**TASK OBJECTIVE**
Which lines of the material contain the word "HDMI"? Show each one.

== SOURCE DATA ==

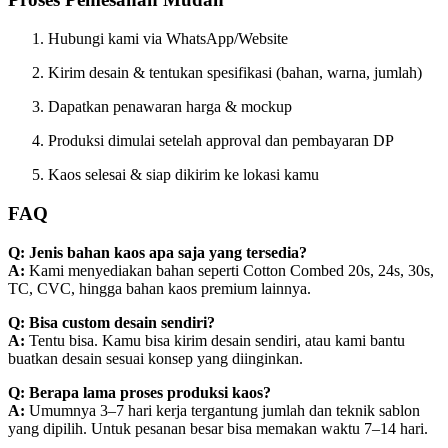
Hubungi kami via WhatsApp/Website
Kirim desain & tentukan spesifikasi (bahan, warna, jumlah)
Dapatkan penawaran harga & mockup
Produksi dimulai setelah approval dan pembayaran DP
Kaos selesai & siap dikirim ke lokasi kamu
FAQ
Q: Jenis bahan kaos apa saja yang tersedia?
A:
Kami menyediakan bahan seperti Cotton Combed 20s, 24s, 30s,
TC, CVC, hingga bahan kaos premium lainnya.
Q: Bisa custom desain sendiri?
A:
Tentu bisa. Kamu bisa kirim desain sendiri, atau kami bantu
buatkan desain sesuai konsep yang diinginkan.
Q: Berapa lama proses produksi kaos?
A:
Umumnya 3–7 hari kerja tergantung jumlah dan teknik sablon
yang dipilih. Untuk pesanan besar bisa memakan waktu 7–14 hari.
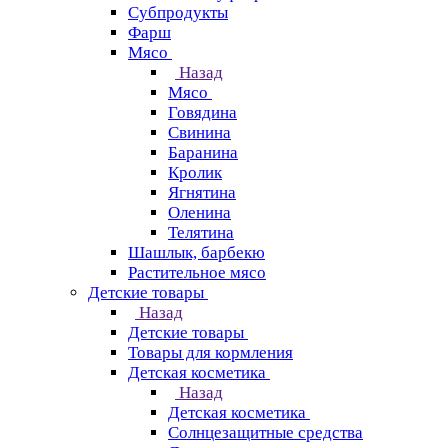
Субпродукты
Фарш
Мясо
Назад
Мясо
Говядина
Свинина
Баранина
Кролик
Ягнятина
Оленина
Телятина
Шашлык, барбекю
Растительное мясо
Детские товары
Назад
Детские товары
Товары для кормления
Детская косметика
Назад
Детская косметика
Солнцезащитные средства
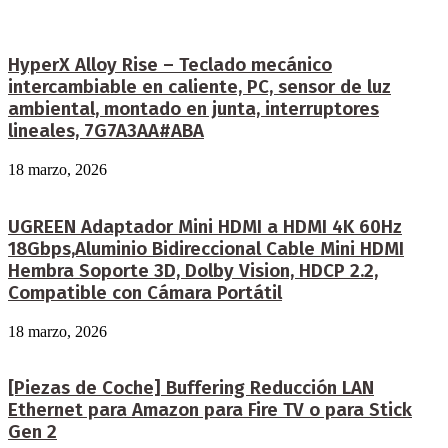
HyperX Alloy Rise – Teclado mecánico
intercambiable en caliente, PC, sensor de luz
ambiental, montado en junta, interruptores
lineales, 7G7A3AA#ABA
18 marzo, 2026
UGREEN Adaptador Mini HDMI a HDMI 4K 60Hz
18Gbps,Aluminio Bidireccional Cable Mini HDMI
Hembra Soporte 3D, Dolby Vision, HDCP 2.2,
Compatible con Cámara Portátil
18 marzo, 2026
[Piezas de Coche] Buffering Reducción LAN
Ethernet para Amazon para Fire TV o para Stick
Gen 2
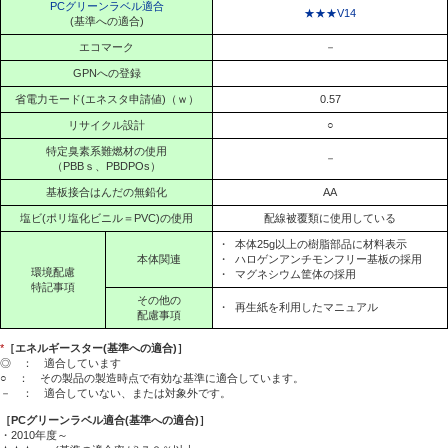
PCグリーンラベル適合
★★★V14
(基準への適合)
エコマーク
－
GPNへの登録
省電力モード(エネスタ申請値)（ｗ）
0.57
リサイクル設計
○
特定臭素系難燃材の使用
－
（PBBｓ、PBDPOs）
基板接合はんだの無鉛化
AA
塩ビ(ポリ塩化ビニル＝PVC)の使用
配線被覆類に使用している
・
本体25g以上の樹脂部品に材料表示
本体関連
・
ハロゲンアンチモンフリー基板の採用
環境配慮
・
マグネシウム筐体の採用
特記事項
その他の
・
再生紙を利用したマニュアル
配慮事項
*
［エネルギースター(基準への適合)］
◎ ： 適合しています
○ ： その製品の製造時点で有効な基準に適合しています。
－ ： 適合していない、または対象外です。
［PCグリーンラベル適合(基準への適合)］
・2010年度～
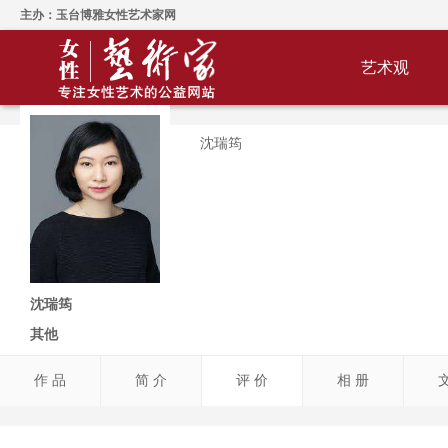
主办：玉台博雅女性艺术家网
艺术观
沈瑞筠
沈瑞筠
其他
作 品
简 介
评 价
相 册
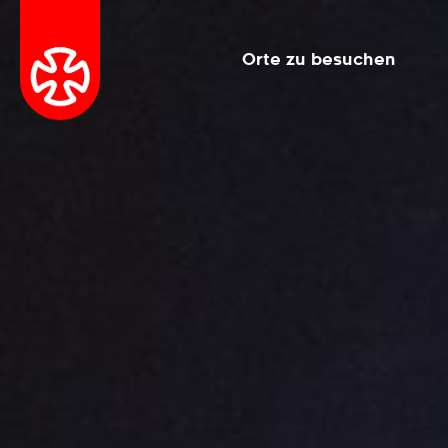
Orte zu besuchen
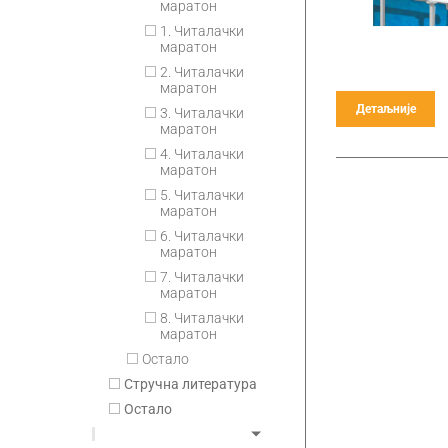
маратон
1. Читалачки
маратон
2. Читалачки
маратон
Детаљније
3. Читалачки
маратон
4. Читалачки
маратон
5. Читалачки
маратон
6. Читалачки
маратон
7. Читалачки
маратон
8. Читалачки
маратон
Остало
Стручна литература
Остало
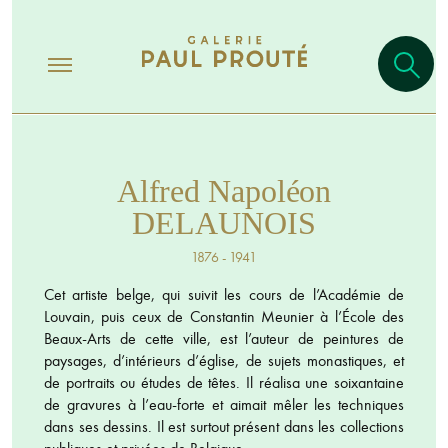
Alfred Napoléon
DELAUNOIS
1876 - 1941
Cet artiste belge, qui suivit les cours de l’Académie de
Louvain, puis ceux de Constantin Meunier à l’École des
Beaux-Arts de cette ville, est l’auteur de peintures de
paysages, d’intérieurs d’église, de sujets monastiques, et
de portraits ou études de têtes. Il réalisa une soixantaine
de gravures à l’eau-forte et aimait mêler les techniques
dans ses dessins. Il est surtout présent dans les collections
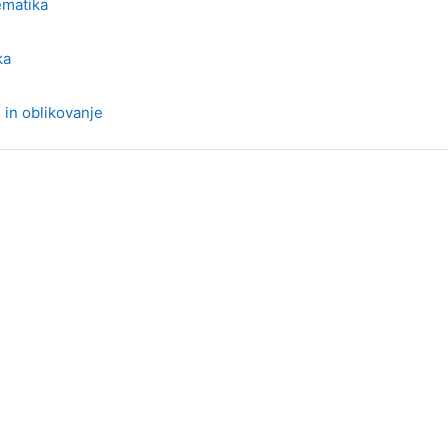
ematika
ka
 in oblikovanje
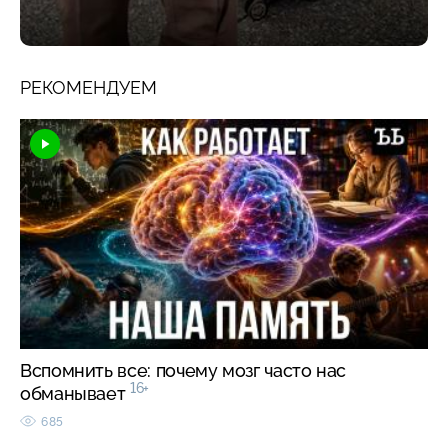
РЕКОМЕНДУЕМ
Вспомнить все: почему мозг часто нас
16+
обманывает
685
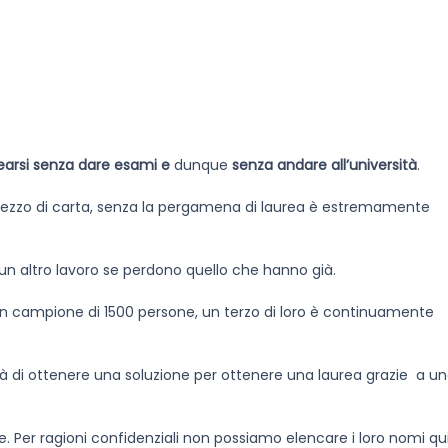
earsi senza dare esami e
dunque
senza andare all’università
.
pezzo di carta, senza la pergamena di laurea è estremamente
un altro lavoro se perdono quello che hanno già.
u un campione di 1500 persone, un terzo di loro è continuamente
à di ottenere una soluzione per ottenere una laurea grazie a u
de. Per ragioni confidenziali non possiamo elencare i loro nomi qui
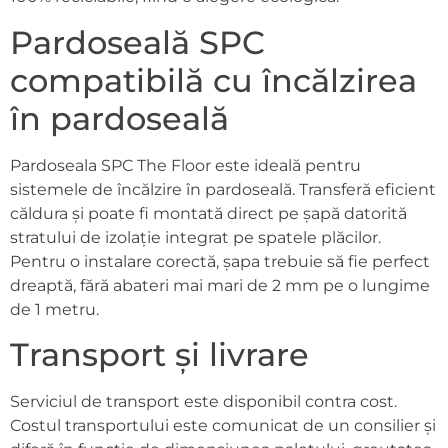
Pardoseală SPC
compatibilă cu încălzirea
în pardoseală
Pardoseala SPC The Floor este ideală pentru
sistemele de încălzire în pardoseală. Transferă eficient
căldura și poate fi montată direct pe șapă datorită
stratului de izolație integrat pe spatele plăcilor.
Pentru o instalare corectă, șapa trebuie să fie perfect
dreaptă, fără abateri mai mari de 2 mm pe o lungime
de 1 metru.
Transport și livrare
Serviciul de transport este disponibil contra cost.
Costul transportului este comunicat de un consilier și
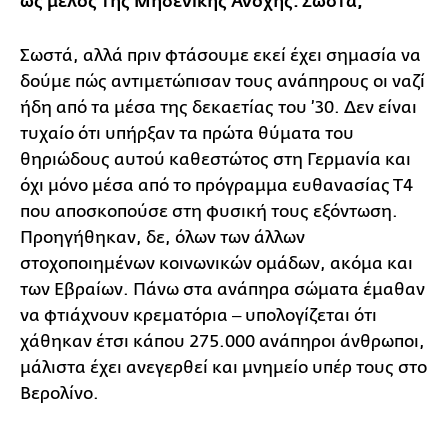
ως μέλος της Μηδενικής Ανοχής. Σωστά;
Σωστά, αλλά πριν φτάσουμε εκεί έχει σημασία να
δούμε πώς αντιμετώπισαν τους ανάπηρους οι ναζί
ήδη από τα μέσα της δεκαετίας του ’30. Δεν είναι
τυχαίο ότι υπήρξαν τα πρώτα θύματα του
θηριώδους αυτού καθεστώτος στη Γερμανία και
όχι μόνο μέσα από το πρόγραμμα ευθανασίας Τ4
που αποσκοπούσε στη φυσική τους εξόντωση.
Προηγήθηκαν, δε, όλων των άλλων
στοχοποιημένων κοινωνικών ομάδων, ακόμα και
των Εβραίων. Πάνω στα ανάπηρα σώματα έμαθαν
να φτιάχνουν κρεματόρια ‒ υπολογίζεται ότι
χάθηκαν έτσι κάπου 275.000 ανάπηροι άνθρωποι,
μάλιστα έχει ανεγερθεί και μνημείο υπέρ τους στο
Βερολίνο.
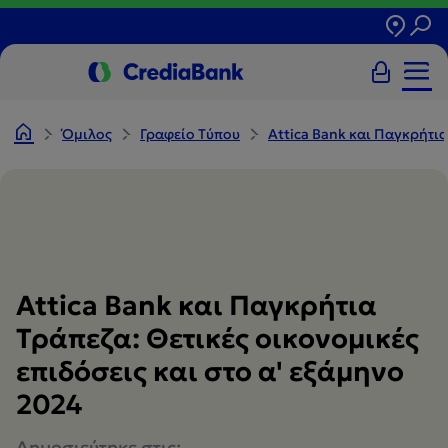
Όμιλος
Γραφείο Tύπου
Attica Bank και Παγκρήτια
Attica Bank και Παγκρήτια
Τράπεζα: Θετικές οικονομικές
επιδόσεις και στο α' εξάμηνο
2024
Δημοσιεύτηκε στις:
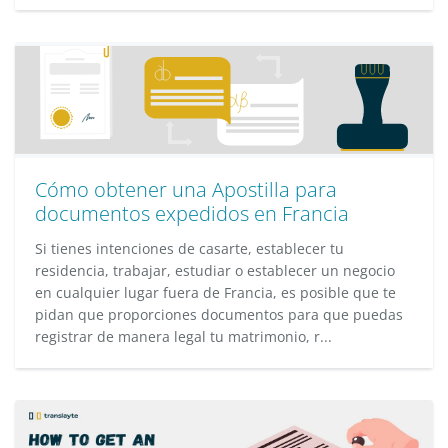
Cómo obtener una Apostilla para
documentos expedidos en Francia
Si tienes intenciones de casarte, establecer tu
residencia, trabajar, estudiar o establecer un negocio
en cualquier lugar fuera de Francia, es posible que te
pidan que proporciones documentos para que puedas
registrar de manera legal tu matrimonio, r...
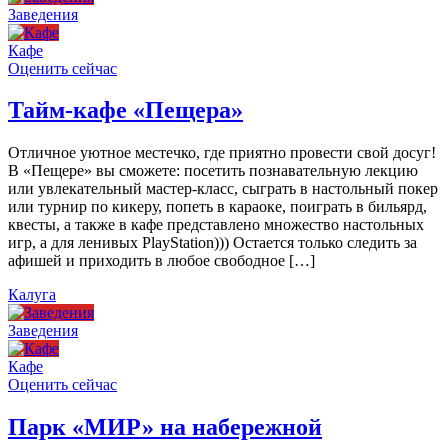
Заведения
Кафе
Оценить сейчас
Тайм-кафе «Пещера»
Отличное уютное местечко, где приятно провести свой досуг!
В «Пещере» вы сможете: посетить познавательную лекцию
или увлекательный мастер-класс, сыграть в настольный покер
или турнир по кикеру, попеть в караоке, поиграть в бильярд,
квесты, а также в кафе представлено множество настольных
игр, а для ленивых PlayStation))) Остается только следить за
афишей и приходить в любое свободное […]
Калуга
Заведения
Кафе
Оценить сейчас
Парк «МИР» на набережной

===

**RESPONSE TO THE TASK**
UGREEN Adaptador Mini HDMI a HDMI 4K 60Hz
18Gbps,Aluminio Bidireccional Cable Mini HDMI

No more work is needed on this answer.